[Условие задания]: Приведите повторно, слово в слово, часть отрывка о крахе SVB: участок от слов «В терминах антикризисного» до слов «повышения страховых сборов.» включительно.

SVB выглядит явным провалом США и в банковском регулировании, и в надзоре. Вместе с другими банками SVB успешно лоббировал в Конгрессе более слабое регулирование, которое позволило ему – и другим банкам – опираться в учете на бумаги, купленные для удержания до погашения (банки инвестируют в облигации казначейства США или долгосрочные ипотечные облигации, имеющие минимальный или нулевой кредитный риск, чтобы удерживать их до погашения; убытки, которые могут возникать из-за изменения цен на госбонды, исчезают по мере погашения этих бумаг – если банк не сталкивается с необходимостью их срочной продажи. – Прим. «Эконс»); и освободиться от базельских требований к коэффициенту покрытия краткосрочной ликвидности ( Basel liquidity coverage ratio, LCR: норматив для всех банков, требующий поддерживать объем высоколиквидных активов в определенном соотношении с ожидаемым оттоком средств в течение 30-дневного стрессового периода – для обеспечения устойчивости к краткосрочным шокам ликвидности. – Прим. «Эконс»).

В терминах антикризисного управления последовал bailout (спасение банка государством либо государственными или частными организациями посредством предоставления финансовой помощи. – Прим. «Эконс»): после туманного сообщения властей о том, что банк спасать не будут, но постараются помочь вкладчикам с незастрахованными депозитами, выходные 11–12 марта 2023 г. завершились решением о предоставлении полной гарантии по незастрахованным депозитам, так что это был именно bailout, стоимость которого власти в будущем могут переложить – а могут и не переложить – на весь банковский сектор за счет повышения страховых сборов.

[Записи данных]:
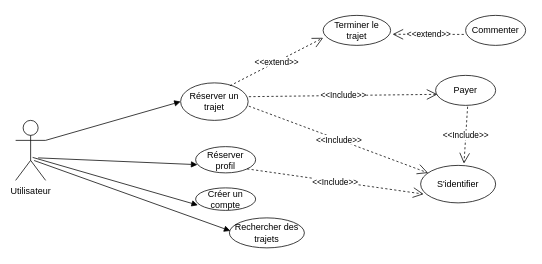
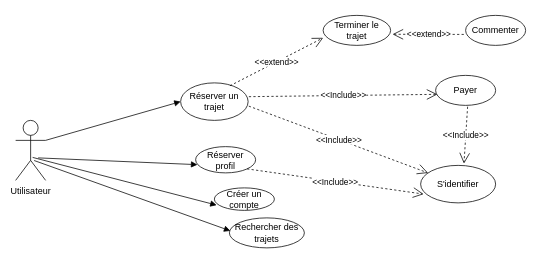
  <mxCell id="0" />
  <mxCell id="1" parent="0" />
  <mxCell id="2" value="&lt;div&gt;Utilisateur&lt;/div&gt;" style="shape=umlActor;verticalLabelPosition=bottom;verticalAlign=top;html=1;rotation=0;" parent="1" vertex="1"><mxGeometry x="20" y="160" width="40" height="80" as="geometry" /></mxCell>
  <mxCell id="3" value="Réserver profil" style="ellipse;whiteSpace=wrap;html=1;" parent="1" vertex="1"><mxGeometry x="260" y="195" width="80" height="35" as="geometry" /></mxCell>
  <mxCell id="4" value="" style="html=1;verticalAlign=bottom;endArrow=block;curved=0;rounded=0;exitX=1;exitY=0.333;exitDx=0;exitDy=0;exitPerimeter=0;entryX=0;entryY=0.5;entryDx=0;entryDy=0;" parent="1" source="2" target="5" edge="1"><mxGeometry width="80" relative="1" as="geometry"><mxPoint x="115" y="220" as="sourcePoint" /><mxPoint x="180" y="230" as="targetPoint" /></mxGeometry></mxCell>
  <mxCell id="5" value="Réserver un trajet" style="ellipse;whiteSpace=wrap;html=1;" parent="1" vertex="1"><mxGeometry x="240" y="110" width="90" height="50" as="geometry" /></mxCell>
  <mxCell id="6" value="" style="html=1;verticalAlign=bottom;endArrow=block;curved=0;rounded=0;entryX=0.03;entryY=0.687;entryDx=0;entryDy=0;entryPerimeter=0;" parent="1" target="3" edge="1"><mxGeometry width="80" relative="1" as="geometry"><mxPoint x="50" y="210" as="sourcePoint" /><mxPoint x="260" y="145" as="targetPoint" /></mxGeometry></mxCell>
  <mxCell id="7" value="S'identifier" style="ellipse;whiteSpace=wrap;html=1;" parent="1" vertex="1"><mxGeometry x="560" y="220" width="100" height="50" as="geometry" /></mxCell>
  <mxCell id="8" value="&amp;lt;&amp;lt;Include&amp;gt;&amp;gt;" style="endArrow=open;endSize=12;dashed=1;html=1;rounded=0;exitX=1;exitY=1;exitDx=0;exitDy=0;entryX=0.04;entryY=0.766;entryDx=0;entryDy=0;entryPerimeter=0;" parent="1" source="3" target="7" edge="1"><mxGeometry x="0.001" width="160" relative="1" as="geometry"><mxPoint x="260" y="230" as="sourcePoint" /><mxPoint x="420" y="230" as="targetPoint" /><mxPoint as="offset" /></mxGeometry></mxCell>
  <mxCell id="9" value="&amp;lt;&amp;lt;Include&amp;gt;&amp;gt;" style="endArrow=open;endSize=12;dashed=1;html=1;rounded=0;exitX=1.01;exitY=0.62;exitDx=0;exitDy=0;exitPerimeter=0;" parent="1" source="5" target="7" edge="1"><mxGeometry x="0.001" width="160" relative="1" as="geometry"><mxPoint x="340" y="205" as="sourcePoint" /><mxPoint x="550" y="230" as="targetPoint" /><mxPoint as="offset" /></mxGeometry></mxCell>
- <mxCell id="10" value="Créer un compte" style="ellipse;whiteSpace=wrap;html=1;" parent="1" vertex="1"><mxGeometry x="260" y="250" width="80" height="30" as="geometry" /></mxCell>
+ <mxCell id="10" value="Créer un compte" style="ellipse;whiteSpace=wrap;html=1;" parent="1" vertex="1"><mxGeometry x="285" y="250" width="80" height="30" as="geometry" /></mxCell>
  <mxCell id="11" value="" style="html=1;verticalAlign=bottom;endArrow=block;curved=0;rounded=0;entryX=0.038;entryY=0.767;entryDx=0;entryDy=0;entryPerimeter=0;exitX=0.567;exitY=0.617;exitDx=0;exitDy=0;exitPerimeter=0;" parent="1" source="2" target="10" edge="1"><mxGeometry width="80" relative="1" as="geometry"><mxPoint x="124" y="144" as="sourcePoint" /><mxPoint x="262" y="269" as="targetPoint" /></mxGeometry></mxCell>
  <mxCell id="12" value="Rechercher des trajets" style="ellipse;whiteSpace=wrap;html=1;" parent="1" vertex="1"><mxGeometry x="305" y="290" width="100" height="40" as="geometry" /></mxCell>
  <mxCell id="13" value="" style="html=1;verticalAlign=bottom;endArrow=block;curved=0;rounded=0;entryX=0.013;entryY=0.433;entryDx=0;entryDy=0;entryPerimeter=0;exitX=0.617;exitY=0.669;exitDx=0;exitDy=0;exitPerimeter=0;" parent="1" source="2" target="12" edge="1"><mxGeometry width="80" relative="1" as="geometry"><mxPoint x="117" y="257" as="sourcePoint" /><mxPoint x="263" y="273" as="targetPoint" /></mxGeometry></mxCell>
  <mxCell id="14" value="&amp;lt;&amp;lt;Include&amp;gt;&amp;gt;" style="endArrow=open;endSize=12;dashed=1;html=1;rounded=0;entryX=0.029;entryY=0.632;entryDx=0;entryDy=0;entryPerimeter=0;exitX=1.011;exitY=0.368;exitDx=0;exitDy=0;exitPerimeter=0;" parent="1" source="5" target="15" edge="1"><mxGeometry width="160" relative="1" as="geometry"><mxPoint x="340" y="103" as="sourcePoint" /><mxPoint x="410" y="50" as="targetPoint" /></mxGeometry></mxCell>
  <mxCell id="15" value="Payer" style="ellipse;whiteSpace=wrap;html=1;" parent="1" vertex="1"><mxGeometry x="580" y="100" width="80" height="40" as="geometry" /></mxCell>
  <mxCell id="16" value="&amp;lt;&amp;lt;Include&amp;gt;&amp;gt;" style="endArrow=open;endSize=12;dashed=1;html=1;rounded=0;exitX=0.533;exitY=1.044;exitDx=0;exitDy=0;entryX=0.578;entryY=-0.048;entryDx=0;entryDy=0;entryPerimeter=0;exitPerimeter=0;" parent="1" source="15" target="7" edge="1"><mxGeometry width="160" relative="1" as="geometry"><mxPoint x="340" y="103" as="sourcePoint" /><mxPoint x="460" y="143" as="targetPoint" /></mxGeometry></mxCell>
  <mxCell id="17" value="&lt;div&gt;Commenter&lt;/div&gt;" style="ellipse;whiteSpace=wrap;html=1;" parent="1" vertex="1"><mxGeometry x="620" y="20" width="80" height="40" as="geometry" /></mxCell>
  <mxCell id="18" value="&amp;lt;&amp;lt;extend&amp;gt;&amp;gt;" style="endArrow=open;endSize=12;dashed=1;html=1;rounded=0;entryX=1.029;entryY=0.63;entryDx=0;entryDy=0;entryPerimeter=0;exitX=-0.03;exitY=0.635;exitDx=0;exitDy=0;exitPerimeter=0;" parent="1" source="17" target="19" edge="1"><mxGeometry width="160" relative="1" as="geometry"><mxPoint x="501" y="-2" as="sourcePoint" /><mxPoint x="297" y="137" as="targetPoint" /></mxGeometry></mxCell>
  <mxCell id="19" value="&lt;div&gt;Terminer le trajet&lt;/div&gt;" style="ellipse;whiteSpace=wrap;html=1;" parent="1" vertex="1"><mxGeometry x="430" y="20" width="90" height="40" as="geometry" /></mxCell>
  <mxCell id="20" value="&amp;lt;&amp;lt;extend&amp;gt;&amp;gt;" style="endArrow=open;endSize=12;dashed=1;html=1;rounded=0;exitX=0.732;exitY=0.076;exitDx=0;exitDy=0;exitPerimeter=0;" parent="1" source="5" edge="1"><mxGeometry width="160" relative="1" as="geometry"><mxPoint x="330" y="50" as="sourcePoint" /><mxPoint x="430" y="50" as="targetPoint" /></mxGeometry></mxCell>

[Письменный ответ]:
В терминах антикризисного управления последовал bailout (спасение банка государством либо государственными или частными организациями посредством предоставления финансовой помощи. – Прим. «Эконс»): после туманного сообщения властей о том, что банк спасать не будут, но постараются помочь вкладчикам с незастрахованными депозитами, выходные 11–12 марта 2023 г. завершились решением о предоставлении полной гарантии по незастрахованным депозитам, так что это был именно bailout, стоимость которого власти в будущем могут переложить – а могут и не переложить – на весь банковский сектор за счет повышения страховых сборов.